Materials provided:
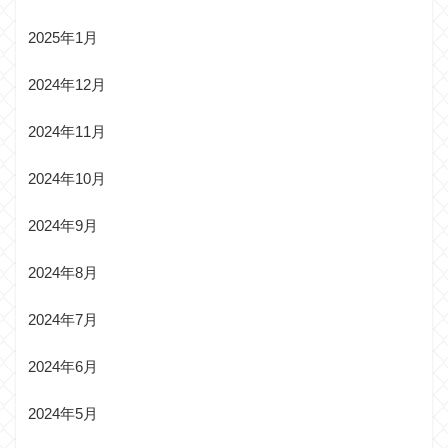
2025年1月
2024年12月
2024年11月
2024年10月
2024年9月
2024年8月
2024年7月
2024年6月
2024年5月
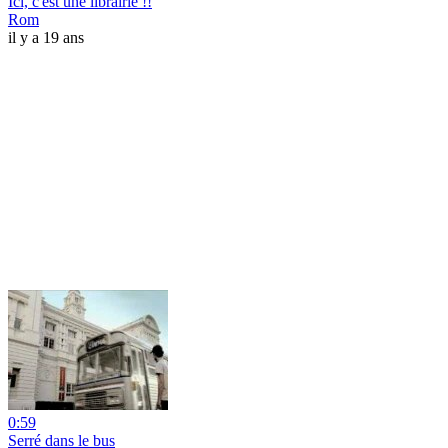
Ici, c'est une librairie !!
Rom
il y a 19 ans
0:59
Serré dans le bus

What is required:
Please retype all of the material exactly, skipping whatever images it holds.

Task solution:
2025年1月
2024年12月
2024年11月
2024年10月
2024年9月
2024年8月
2024年7月
2024年6月
2024年5月
Ici, c'est une librairie !!
Rom
il y a 19 ans
0:59
Serré dans le bus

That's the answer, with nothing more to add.